◆ AIM OF THE EXERCISE ◆
Transcribe the listing exactly as written. Leave the images out.

BEGIN MATERIAL FOR THE TASK

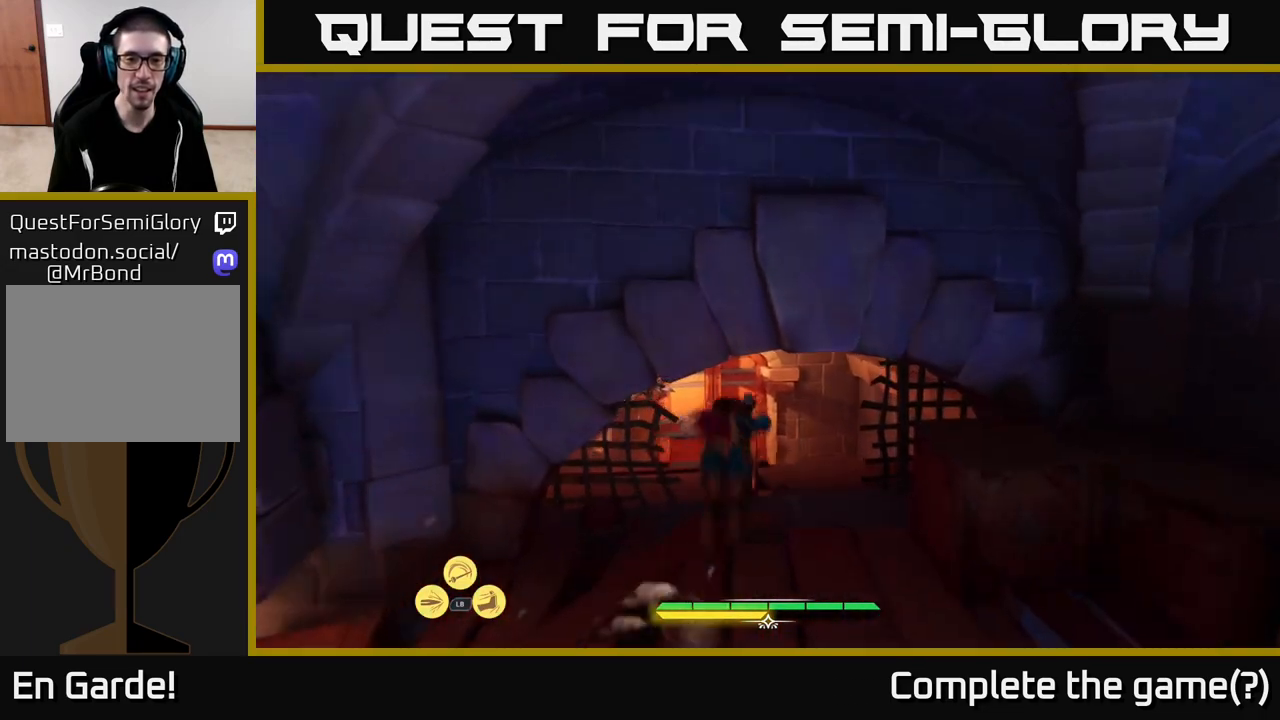
{"buttons": [], "left_stick": "center", "right_stick": "center", "events": [[200, "right_stick", "left"], [433, "left_stick", "center"], [450, "right_stick", "center"]]}
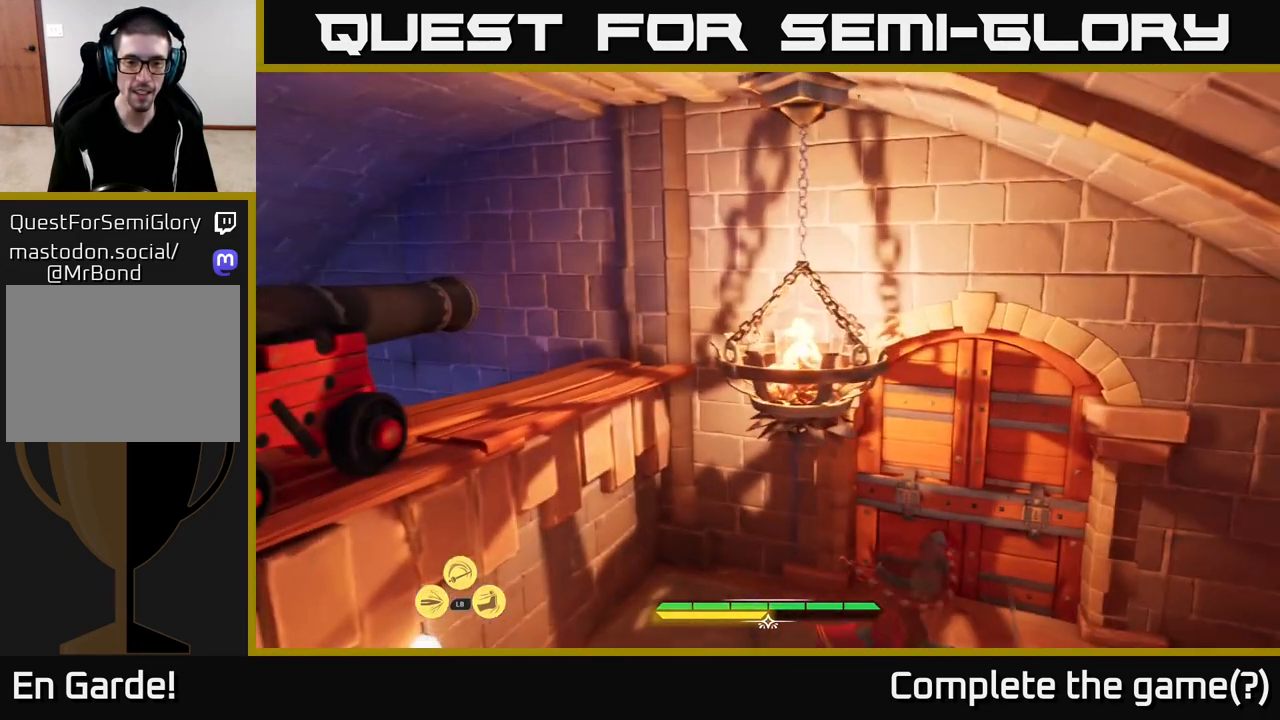
{"buttons": [], "left_stick": "center", "right_stick": "up-left", "events": [[133, "right_stick", "left"], [183, "right_stick", "down-left"], [333, "right_stick", "left"], [450, "right_stick", "up-left"]]}
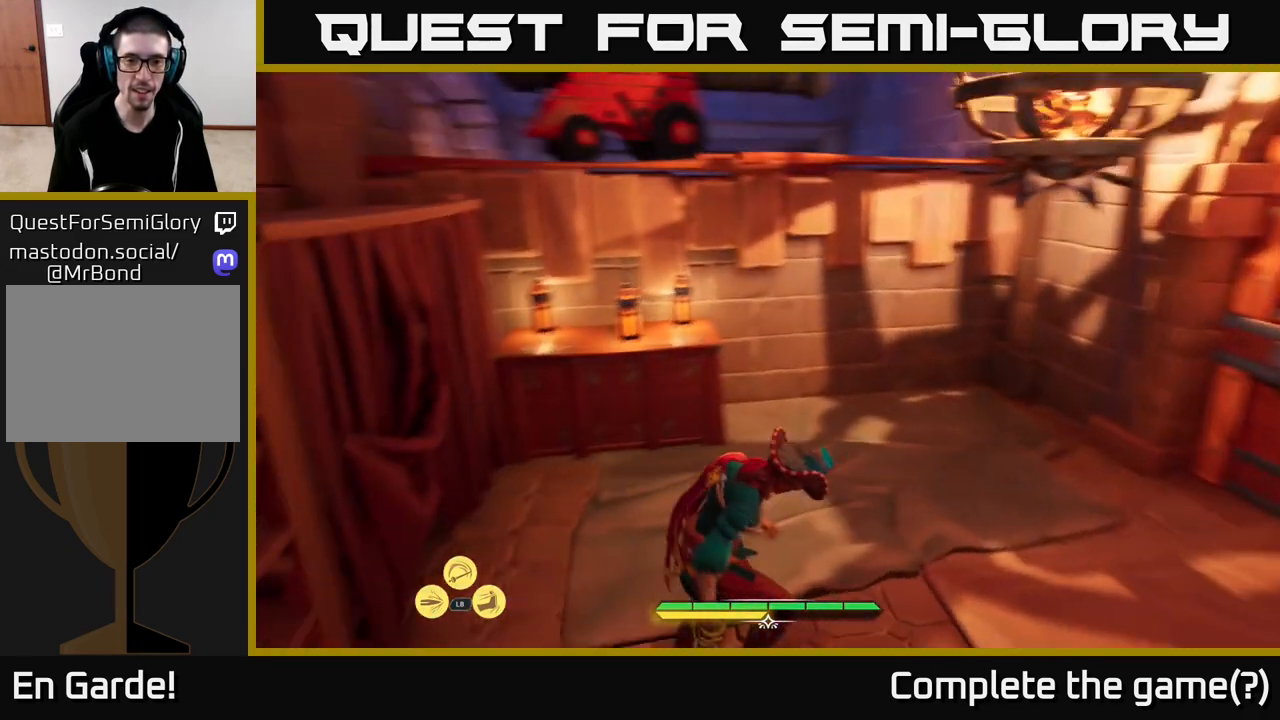
{"buttons": [], "left_stick": "center", "right_stick": "center", "events": [[50, "right_stick", "up"], [267, "right_stick", "center"]]}
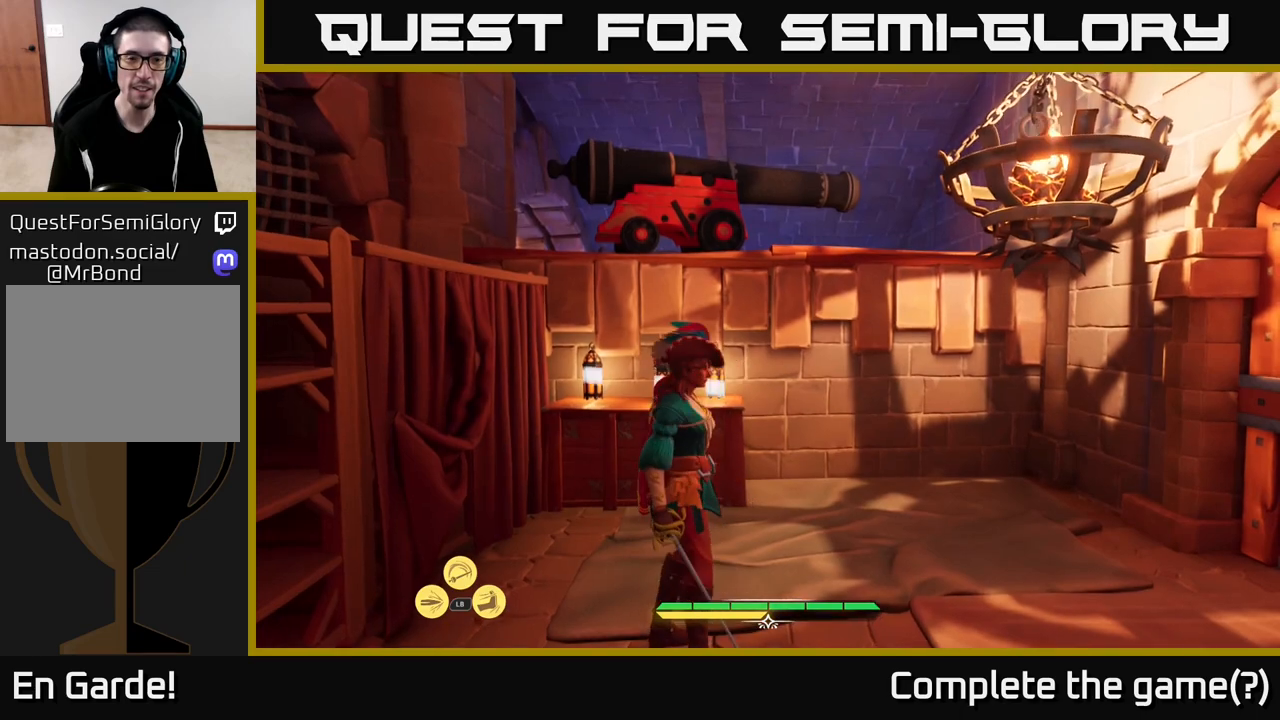
{"buttons": [], "left_stick": "center", "right_stick": "center", "events": [[117, "right_stick", "left"], [350, "right_stick", "center"]]}
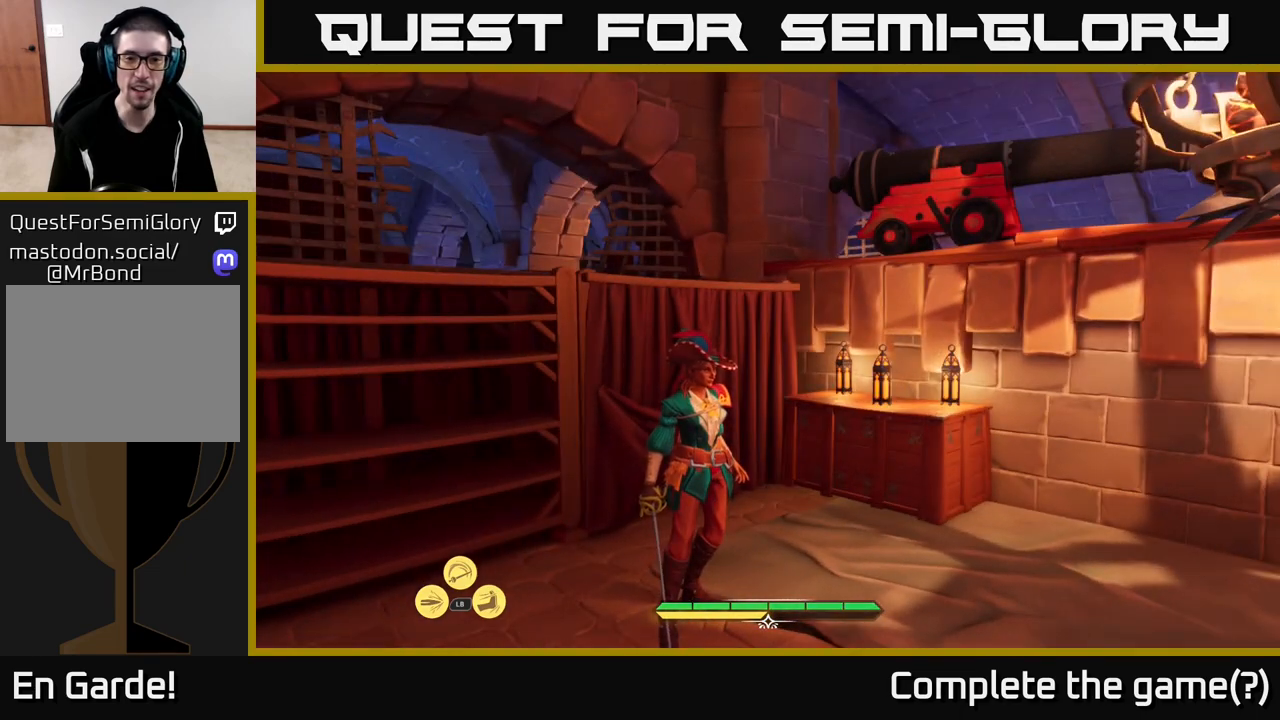
{"buttons": [], "left_stick": "up-right", "right_stick": "center", "events": [[133, "left_stick", "up-right"], [200, "right_stick", "right"], [383, "right_stick", "center"]]}
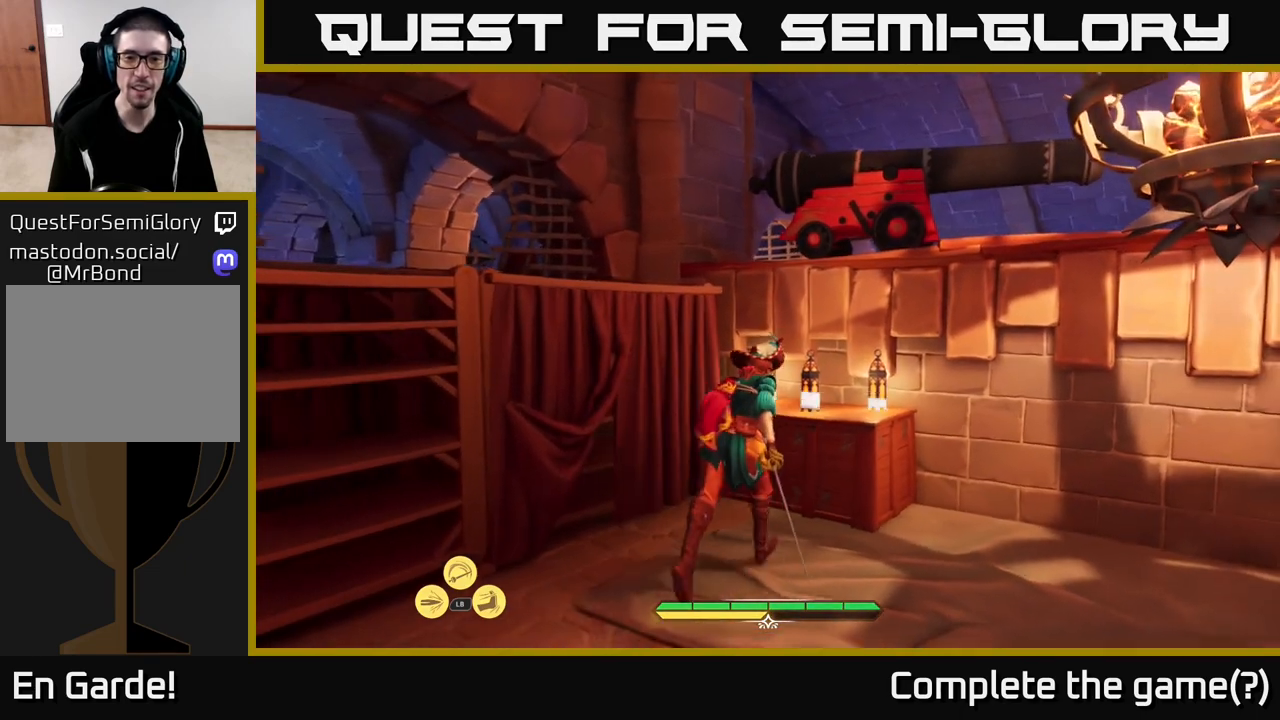
{"buttons": [], "left_stick": "center", "right_stick": "center", "events": [[67, "left_stick", "center"], [167, "R1", "down"], [283, "R1", "up"]]}
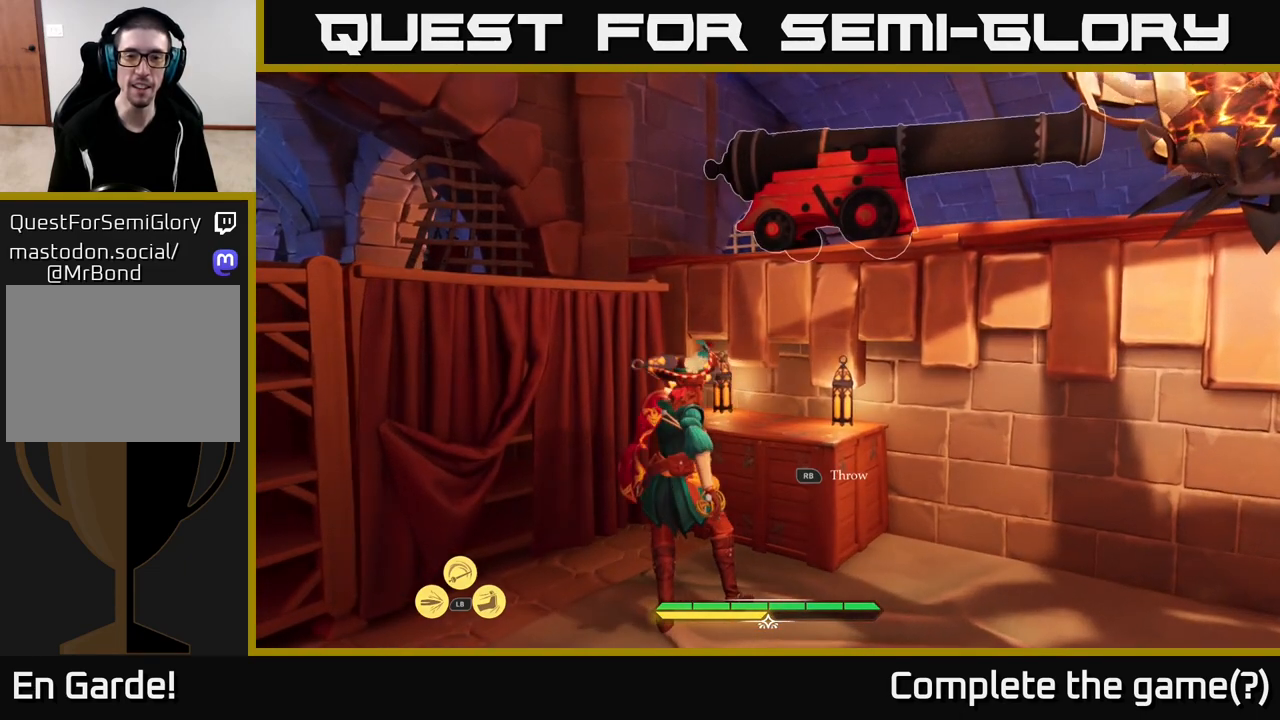
{"buttons": [], "left_stick": "center", "right_stick": "center", "events": [[67, "right_stick", "up-right"], [133, "left_stick", "down-left"], [483, "left_stick", "center"], [483, "right_stick", "center"]]}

END MATERIAL FOR THE TASK

◆ TASK OUTPUT ◆
{"buttons": [], "left_stick": "center", "right_stick": "center", "events": [[200, "right_stick", "left"], [433, "left_stick", "center"], [450, "right_stick", "center"]]}
{"buttons": [], "left_stick": "center", "right_stick": "up-left", "events": [[133, "right_stick", "left"], [183, "right_stick", "down-left"], [333, "right_stick", "left"], [450, "right_stick", "up-left"]]}
{"buttons": [], "left_stick": "center", "right_stick": "center", "events": [[50, "right_stick", "up"], [267, "right_stick", "center"]]}
{"buttons": [], "left_stick": "center", "right_stick": "center", "events": [[117, "right_stick", "left"], [350, "right_stick", "center"]]}
{"buttons": [], "left_stick": "up-right", "right_stick": "center", "events": [[133, "left_stick", "up-right"], [200, "right_stick", "right"], [383, "right_stick", "center"]]}
{"buttons": [], "left_stick": "center", "right_stick": "center", "events": [[67, "left_stick", "center"], [167, "R1", "down"], [283, "R1", "up"]]}
{"buttons": [], "left_stick": "center", "right_stick": "center", "events": [[67, "right_stick", "up-right"], [133, "left_stick", "down-left"], [483, "left_stick", "center"], [483, "right_stick", "center"]]}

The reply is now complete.